Les ressorts (en littérature ou dans d'autres domaines comme le théâtre) ne sont pas des clichés ni des stéréotypes .


----------



## Parigigi

Mais ici, il s'agit bien de clichés - le texte dénonce le recours aux tropes racistes des vaudevilles et _minstrel shows_ américains.


----------



## Itisi

Parigigi said:


> il s'agit bien de clichés


Et pourtant l'auteur n'a pas choisi de dire 'clichés'...


----------



## joelooc

petit1 said:


> en littérature ou dans d'autres domaines comme le théâtre


oui, mais ici il s'agit des


Parigigi said:


> vaudevilles du 19e siècle, aux États-Unis


----------



## Itisi

*joelooc*, je ne vois pas la différence que ça fait, qui'l s'agisse du théâtre grec antique ou du théâtre de l'absurde...


----------



## joelooc

Pourtant ici le contexte me paraît essentiel, le vaudeville américain n'a rien à voir avec le théâtre grec antique ou le théâtre de l'absurde, il est largement plus proche de la comedia dell' arte ou du cirque et exploite donc un vocabulaire visuel reposant largement sur des clichés et des sous-entendus dépendant des idées reçues d'un public venu se divertir d'un consensus comique.


----------



## Itisi

Je ne vois pas ce que je peux dire de plus, et je vous salue..


----------



## Parigigi

Disons que les ressorts du vaudeville américain, du blackface, des minstrel shows etc., utilisent des "caractères" très chargés racialement, et déterminés par le contexte culturel américain (qu'ils participent à orienter dans un sens). Notre jugement actuel sur cette forme (en plus du fait qu'il s'agit de spectacles populaires, également discrédités en tant que tels) nous pousse à y déceler (et à y condamner) ces stéréotypes, ce que l'on ne fait pas pour le théâtre antique ou légitime. Je pense que la dimension éthico-esthétique joue un rôle ici.


----------



## Itisi

(Je dirai juste ceci en plus : plus haut, je voulais dire qu'on parle de 'ressorts' "qu'il s'agisse de_ n'importe quelle_ forme de théâtre".)

Edited


----------



## Aristide

- Je ne vois pas ce que je peux dire de plus
- Je dirai juste ceci en plus : ...

La fausse sortie : un ressort classique du vaudeville !


----------



## Itisi

En fait, je suis là, derrière la porte, et j'entends tout !


----------



## Aristide

Plus les comédiens refont de fausses sorties, et de vrais retours, plus le public rit !


----------



## Aristide

Le mot "ressort" n'est-il pas ambigu ?

- Est-ce un ressort du scénario ? un procédé utilisé pour faire rire le public, par exemple ?

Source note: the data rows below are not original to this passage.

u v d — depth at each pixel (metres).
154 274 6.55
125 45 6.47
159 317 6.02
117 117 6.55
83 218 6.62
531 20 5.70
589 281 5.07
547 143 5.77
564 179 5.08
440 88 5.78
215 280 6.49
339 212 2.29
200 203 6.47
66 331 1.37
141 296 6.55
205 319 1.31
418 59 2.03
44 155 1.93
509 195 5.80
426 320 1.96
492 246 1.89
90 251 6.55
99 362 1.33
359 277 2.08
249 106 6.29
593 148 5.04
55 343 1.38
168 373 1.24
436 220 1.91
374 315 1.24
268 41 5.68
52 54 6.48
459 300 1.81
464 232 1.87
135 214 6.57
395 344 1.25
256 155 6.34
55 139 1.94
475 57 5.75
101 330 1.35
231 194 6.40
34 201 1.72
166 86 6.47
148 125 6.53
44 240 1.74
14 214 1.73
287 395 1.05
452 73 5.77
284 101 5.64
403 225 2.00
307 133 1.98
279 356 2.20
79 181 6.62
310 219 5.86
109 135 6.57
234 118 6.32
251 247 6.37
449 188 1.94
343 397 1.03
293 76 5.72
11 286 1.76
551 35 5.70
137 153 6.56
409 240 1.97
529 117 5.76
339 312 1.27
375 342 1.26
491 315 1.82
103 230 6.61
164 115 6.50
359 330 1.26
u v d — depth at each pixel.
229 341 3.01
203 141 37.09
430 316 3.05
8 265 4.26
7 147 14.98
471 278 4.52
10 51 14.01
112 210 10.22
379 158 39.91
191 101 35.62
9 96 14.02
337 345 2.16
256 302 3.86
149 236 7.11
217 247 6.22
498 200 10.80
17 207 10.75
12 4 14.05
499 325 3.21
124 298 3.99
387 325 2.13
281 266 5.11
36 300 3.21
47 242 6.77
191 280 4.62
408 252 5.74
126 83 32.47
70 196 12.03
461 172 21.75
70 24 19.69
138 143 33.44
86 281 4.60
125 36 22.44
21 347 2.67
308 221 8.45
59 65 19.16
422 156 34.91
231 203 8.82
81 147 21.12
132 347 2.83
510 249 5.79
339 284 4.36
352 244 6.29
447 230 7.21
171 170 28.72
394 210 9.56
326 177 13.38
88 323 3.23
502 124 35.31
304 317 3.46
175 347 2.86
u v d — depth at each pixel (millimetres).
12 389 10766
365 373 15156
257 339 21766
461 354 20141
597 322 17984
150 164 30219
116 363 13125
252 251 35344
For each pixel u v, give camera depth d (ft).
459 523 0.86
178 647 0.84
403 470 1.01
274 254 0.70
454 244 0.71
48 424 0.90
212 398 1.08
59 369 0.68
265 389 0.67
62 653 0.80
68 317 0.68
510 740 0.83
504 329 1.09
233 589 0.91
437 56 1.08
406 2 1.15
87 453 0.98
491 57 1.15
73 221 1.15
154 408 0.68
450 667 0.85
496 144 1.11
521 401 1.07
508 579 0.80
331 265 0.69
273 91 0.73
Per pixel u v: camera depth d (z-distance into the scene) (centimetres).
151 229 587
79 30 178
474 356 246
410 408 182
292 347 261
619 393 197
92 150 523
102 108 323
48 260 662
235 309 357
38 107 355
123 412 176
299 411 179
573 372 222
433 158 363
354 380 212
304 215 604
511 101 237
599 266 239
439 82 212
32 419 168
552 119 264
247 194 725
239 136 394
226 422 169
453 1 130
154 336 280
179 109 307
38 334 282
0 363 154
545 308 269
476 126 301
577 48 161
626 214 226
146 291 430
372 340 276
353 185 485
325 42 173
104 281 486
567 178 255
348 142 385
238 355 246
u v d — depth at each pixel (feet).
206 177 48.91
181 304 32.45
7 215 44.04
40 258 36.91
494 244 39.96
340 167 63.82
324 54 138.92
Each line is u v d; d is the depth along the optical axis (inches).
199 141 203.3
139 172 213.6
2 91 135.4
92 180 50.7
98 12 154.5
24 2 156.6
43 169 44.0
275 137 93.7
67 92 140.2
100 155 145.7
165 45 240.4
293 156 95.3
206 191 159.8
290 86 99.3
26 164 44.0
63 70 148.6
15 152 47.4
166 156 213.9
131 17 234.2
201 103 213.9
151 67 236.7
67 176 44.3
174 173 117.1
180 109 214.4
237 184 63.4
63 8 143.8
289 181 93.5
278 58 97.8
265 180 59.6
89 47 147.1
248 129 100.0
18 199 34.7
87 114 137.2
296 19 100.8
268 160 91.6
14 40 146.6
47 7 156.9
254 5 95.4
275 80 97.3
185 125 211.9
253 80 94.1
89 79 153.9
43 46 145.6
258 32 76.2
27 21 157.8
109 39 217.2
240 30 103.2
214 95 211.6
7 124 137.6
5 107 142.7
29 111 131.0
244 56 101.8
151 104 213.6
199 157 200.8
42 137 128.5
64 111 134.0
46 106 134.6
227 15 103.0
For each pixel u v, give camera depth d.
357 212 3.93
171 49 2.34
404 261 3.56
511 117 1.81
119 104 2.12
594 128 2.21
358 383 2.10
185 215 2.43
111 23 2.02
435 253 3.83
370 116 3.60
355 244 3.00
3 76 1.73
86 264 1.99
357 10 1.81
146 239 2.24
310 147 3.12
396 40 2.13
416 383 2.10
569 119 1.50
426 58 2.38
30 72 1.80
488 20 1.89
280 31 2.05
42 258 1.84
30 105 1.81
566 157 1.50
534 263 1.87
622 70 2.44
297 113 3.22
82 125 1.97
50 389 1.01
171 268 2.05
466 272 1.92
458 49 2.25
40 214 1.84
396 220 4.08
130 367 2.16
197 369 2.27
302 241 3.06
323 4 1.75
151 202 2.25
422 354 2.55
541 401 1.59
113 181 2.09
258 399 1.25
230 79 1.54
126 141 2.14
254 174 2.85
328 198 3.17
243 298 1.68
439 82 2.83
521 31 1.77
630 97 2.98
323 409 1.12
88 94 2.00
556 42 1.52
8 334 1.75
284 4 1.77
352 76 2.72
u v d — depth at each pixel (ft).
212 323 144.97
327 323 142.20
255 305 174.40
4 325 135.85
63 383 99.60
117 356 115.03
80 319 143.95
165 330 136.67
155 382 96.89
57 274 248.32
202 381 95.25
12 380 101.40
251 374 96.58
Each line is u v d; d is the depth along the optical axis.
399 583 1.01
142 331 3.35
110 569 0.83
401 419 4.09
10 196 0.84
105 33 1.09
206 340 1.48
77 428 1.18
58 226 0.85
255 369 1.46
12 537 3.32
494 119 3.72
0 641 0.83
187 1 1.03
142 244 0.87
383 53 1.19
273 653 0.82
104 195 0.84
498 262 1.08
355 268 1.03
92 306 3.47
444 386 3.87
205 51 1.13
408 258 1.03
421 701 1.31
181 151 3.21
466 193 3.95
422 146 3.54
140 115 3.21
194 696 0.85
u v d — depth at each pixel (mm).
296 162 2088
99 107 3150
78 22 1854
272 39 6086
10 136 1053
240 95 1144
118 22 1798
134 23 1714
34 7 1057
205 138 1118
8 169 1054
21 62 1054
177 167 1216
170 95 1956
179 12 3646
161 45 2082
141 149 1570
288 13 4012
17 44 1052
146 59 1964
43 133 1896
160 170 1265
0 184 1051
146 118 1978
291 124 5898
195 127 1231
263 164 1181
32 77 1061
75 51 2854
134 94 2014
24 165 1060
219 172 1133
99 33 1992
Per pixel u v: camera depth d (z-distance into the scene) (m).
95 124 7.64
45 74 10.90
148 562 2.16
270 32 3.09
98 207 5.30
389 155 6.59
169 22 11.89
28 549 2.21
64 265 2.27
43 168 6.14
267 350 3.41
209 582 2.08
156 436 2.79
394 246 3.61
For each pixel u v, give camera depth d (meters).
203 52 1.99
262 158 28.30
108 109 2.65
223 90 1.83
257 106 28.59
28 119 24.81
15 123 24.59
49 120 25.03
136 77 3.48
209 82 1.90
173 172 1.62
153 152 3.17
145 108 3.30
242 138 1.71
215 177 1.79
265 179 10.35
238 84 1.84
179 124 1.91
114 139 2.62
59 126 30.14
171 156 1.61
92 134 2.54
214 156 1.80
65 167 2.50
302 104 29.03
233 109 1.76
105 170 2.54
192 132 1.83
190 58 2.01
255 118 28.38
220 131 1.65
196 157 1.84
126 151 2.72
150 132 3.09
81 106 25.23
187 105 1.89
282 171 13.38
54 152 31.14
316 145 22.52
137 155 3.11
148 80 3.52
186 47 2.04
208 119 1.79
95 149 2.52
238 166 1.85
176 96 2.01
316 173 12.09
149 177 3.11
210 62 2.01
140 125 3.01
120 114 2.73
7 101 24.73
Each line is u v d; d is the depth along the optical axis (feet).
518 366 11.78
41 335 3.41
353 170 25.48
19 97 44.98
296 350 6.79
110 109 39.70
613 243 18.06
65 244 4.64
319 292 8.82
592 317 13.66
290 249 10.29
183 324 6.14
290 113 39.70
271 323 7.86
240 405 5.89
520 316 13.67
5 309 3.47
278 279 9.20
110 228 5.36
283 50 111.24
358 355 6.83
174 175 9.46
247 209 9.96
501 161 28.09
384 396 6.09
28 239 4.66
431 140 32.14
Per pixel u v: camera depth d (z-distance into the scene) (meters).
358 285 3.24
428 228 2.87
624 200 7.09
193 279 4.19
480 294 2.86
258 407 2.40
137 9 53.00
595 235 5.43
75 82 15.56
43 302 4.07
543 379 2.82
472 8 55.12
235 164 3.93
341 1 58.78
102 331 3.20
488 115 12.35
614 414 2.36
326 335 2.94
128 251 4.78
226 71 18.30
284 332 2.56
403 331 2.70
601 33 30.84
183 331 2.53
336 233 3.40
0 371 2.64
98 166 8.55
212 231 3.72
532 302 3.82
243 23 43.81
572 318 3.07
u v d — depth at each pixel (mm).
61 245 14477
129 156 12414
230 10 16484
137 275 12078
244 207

- Ou est-ce qu'on parle de ressorts psychologiques, de phénomènes mentaux qui nous font penser et agir d'une certaine façon ?

Pour le ressort du scénario, on peut traduire par device, contrivance...
Mais si c'est des ressorts psychologiques, on pourrait aussi bien parler d'instincts, de penchants, d'attitudes.

Quand on cherche "ressorts racistes" sur Google, on tombe sur de la littérature antiraciste, et je ne pense pas qu'ils parlent de procédés théâtraux. Ils parlent plutôt de population à rééduquer.

For example :
--> the performance/show displayed racist attitudes typical of that type of theatre


----------



## Parigigi

Le premier lien sur lequel je tombe quand je tape "ressorts racistes", c'est un article d'une revue de sciences humaines : https://www.cairn.info/revue-sens-dessous-2019-2-page-25.html.
Les "ressorts racistes" en question, ce sont les caractères (dont le fameux Jim Crow), avec leurs postures, leurs manières de parler, de se mouvoir sur scène, leurs obsessions, etc. Tous ces éléments sont inscrits dans le genre, ils font partie de son code.


----------



## Aristide

Parigigi said:


> Le premier lien sur lequel je tombe quand je tape "ressorts racistes", c'est un article d'une revue de sciences humaines


C'est un article payant. L'auteur s'appelle Dhume. En cherchant (Dhume + ressorts racistes) sur Google, je trouve un texte où il parle de _"jeter un oeil en arrière et découvrir la permanence des *ressorts racistes* et xénophobes en France". _

On ne sait pas trop ce que ça veut dire, mais en tout cas, il ne s'agit plus des grosses ficelles d'un scénario de vaudeville. Il parlerait plutôt de ressorts psychologiques, et de mentalités racistes.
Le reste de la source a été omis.